Trees provide both nectar and pollen, part of a healthy balanced bee diet. I’ve provided a list of a few great tree species that also look fantastic. I’ve made sure that they’re all native to Indiana as well, which helps the bees feel at home, as well as make it easier on the environment and owner due to the lower maintenance cost and strength against plant-borne diseases. I recommend planting these further away from the garden, as their size can typically take up too much space. Or, use one as a centerpiece! Up to you.

  • Elm – Native, Pollen bearing tree.
  • Common Hackberry – Native, Pollen and Nectar bearing tree.
  • Catalpa – Native, Pollen and Nectar bearing tree.
  • American Mountain Ash – Native, Pollen bearing tree.
  • Sassafras – A favorite in my backyard. Native, Pollen and Nectar bearing tree.
  • Black Locust – Native, Pollen and Nectar bearing tree. Be careful, this species has invasive properties, so check to make sure this is right for you. But it does look pretty!

Shrubs

Can’t forget shrubs. Not as colorful or vibrant as a blooming flower or tree, but the greenery and utility are very important. I recommend placing them at the back of your garden, perhaps lining a fence or wall. Again, I’ve chosen plants that are native and provide a great assortment of pollen and nectar.

  • Button Bush – Native, Nectar bearing bush.
  • Pussy Willow – Native, Nectar and Pollen bearing shrub.
  • Serviceberry – Also known as Amelanchier. Native, Nectar bearing bush. Enjoy the berries it produces raw! They’re safe.
  • Holly – Evergreen producer of Nectar and Pollen.
  • Blackberry and Raspberry – Can’t go wrong with my favorite berries. Nectar and Pollen bearers.

Flowers

Now we’re at the best part. People love flowers. Bees love flowers. Landscapers love giving people, and bees, flowers. It’s an unprecedented win-win-win. Let’s get started on a shortlist of the best native plants for bees and aesthetics.
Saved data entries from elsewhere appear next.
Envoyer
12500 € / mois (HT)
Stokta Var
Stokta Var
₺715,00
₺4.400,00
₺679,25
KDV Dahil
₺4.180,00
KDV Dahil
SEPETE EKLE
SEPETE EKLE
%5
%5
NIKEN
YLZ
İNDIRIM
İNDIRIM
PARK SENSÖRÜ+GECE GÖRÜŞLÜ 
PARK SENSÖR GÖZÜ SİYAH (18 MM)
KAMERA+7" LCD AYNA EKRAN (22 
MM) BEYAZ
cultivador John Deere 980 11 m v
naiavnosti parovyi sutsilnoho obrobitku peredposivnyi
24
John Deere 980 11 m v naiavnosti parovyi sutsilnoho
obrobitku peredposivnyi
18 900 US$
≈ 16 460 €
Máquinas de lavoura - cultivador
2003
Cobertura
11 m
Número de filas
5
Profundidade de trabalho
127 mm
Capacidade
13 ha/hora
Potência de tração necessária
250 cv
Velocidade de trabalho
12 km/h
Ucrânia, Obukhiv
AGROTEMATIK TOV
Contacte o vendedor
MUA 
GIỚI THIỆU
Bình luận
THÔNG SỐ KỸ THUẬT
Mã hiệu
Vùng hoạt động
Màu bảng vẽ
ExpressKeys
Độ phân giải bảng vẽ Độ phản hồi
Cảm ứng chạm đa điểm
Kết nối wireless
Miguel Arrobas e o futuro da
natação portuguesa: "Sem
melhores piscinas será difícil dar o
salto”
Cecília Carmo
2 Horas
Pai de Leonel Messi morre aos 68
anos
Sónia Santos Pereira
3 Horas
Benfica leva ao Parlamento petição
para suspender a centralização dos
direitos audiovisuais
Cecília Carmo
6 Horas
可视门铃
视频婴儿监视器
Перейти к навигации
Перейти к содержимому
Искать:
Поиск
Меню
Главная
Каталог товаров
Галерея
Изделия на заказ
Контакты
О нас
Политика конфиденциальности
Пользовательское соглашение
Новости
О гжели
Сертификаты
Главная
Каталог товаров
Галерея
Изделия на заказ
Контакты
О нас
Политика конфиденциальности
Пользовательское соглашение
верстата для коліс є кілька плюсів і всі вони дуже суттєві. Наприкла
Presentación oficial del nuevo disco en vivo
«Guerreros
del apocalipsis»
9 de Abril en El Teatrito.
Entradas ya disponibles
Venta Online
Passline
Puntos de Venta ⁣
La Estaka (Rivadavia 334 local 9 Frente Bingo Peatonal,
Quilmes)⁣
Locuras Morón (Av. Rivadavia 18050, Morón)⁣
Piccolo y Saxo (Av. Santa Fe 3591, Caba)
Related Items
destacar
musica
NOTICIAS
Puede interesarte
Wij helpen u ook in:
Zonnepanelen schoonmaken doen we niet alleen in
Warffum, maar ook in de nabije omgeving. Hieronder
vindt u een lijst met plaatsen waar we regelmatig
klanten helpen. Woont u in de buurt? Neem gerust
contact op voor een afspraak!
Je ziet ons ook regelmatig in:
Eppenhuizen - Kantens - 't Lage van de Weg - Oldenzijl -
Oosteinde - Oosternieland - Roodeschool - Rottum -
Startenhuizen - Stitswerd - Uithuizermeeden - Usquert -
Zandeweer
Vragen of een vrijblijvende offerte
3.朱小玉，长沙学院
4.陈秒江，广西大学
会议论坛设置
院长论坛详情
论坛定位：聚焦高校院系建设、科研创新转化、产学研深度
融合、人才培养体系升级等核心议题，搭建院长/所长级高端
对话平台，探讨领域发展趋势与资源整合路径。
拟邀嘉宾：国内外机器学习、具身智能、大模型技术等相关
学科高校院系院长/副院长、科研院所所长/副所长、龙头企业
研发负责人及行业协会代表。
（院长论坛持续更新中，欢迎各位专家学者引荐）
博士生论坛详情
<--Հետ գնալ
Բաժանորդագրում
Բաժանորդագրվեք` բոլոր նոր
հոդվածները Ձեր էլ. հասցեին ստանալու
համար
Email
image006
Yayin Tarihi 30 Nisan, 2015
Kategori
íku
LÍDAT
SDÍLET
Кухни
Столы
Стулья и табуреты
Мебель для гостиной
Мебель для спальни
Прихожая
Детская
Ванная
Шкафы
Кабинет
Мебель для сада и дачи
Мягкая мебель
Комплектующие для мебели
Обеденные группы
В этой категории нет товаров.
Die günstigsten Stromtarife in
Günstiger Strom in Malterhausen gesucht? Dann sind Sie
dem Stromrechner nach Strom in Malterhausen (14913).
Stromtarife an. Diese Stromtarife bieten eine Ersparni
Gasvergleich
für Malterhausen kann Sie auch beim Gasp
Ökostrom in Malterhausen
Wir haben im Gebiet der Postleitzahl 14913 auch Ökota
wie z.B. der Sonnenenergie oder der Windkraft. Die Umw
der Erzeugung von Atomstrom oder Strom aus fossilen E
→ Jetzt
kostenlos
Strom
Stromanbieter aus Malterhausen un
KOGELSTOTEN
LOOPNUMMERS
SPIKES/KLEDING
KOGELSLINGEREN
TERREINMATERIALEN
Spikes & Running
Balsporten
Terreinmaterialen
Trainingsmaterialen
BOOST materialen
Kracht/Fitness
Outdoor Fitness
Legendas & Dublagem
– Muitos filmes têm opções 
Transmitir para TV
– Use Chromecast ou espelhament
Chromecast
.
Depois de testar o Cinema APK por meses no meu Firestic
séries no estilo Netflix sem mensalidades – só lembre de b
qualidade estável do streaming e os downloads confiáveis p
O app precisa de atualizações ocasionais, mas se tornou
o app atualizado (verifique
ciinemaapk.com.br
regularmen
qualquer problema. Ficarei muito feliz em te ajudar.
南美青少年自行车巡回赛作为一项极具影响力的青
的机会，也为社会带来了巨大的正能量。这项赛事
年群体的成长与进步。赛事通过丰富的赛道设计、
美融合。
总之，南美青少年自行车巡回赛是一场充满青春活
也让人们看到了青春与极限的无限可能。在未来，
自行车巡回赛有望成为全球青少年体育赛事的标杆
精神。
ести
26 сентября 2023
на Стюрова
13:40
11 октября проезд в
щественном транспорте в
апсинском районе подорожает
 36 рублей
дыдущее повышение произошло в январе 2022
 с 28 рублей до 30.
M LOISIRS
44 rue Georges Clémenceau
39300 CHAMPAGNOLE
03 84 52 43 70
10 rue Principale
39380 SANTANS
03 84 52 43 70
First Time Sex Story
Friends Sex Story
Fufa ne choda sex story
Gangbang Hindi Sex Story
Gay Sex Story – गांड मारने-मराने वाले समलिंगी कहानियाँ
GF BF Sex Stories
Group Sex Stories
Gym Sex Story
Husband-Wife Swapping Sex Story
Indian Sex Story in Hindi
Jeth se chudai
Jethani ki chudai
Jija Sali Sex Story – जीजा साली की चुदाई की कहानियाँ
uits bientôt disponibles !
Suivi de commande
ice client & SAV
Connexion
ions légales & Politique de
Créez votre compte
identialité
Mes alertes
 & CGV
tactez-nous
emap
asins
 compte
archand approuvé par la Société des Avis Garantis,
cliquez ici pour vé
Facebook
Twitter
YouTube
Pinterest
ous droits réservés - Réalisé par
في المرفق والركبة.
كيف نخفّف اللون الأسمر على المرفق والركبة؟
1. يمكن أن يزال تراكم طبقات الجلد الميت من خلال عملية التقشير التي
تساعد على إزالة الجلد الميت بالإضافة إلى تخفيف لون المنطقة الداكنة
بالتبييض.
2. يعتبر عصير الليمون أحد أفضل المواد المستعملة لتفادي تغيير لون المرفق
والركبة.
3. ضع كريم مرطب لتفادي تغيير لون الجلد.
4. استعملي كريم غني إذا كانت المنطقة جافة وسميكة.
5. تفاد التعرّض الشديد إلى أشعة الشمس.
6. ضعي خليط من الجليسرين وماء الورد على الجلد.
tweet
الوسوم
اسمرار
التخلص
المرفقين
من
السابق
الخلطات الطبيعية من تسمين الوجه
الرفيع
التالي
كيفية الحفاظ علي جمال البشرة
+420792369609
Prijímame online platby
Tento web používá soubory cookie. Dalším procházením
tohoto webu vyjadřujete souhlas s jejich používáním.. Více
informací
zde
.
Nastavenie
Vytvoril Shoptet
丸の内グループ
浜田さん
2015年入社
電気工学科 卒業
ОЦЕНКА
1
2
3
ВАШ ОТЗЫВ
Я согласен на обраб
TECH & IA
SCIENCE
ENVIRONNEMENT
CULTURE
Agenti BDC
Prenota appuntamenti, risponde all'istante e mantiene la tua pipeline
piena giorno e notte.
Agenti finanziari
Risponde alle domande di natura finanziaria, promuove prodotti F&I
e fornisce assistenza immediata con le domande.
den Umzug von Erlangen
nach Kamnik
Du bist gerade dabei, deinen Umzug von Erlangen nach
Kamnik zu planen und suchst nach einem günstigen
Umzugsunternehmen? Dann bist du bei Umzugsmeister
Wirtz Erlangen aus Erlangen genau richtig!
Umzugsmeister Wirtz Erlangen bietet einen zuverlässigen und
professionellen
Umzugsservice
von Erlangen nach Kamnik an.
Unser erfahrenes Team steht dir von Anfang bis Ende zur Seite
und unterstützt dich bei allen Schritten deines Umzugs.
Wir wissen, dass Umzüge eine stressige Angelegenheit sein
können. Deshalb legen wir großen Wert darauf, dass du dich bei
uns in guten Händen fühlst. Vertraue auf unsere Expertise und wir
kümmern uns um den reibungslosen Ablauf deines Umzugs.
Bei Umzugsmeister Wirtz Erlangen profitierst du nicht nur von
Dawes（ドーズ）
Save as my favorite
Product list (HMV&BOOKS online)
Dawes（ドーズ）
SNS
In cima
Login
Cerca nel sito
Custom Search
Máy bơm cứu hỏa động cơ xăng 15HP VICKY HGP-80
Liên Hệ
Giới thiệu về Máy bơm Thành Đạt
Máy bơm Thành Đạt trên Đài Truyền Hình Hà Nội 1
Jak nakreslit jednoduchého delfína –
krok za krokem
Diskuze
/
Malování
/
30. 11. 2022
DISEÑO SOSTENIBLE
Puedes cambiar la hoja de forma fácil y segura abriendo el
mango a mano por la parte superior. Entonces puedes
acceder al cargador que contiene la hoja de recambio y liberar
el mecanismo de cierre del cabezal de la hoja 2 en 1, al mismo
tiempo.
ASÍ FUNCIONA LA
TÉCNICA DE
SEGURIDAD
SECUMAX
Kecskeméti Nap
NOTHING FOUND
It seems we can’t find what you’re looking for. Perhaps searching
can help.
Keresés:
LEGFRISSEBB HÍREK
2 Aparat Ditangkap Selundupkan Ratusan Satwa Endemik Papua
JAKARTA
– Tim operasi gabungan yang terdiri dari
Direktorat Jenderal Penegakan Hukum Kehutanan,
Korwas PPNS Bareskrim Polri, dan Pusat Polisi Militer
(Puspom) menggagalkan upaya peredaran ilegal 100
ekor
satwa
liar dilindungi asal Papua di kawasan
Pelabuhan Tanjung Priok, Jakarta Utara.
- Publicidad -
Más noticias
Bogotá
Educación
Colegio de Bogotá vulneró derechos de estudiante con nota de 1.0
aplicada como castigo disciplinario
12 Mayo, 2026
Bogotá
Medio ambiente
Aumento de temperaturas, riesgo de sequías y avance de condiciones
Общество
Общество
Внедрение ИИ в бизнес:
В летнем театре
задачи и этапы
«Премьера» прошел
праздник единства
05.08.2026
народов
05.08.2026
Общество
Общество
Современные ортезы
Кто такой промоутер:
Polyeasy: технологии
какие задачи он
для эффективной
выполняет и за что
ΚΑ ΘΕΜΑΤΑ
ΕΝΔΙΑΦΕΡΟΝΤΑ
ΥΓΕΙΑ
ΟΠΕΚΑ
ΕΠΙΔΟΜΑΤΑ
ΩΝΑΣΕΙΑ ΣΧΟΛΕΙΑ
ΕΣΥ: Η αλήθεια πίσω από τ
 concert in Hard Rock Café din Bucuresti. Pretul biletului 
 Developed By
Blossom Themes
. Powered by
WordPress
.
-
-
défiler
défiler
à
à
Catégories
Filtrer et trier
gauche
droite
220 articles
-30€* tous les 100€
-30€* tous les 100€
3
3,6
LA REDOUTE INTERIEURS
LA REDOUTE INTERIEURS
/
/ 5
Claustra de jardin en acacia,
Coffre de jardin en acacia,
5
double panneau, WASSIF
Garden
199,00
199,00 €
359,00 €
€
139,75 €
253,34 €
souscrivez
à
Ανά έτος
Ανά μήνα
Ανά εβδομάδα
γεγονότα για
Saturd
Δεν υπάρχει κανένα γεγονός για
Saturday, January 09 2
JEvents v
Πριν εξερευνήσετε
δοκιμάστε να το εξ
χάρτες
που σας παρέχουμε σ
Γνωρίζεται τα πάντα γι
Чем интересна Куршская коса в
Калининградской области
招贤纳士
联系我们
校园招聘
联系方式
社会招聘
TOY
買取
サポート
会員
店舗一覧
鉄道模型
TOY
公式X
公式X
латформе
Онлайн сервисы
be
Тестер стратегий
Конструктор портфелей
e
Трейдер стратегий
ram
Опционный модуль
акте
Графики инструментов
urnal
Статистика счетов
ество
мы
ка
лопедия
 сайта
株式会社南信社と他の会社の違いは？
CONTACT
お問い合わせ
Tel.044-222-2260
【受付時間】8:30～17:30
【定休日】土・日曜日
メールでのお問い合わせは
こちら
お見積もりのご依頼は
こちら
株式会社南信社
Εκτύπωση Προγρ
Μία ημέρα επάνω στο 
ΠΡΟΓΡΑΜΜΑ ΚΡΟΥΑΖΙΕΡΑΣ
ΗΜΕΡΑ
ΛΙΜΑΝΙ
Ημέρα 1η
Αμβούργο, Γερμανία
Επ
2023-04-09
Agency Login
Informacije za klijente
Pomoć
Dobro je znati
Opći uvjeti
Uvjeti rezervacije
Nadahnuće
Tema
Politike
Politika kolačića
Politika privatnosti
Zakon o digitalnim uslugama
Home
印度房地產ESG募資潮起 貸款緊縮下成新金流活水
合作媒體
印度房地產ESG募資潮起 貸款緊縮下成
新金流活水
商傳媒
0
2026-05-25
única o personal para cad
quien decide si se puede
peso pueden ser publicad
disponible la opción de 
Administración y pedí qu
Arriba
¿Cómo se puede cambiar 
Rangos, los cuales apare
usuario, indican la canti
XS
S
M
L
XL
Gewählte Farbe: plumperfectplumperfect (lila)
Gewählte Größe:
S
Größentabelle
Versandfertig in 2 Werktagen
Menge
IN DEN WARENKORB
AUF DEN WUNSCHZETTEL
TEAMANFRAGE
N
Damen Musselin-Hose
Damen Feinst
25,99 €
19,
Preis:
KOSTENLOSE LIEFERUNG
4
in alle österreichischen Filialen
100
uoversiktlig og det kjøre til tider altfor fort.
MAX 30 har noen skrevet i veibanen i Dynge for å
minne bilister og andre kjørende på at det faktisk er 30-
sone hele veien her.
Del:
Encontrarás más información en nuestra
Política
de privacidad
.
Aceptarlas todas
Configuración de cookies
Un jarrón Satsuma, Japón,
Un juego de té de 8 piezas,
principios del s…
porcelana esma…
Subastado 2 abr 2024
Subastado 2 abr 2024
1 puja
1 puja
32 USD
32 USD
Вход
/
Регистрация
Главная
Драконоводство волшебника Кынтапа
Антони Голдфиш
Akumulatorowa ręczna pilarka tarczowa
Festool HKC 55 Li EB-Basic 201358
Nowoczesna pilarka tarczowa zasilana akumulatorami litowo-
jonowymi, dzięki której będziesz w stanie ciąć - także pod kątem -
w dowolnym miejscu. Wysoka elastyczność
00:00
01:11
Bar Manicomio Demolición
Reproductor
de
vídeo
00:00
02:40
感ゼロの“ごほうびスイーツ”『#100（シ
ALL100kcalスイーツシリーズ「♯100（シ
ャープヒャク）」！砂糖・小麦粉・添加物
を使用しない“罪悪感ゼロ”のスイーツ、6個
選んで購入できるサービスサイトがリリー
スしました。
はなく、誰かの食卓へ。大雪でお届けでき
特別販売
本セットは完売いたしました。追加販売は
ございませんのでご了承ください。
  • Aster (Smooth, New England) – Native purple flower bearing both Nectar and Pollen. Blooms in September.
  • Anise Hyssop – Native purple herb that provides Nectar. Blooms in July.
  • Digitalis/Foxglove – Purple fingered native plant that provides Nectar. Blooms in June.
  • Boneset (Joe-Pye, Snakeroot) – Native white herb that bears Nectar and Pollen. Blooms in August-September.
  • Black/Brown-Eyed Susan – Native yellow flower that bears Nectar.
  • Hyacinth – Multi-colored flower that gives Nectar and Pollen. Blooms in April.
  • Goldenrod – Native, yellow flower that bears Nectar and Pollen. Blooms September-October.
  • Chives – Nectar and Pollen bearing plant. Blooms May through September.

Conclusion

Bees are extremely complex beings. Their systems and operations inside and out of the hive are still being figured out. Their diet is completely based on the environment they live in, and they take what they get. The honey they produce is obviously affected by the nectars and pollens they collect. I don’t know about you, but finding new types of honey is a fun side project… If not really expensive sometimes. Either way, when you scratch the bees backs, they’ll scratch yours, keeping your gardens de-pollenated and maybe even giving you some nice honey as a thanks.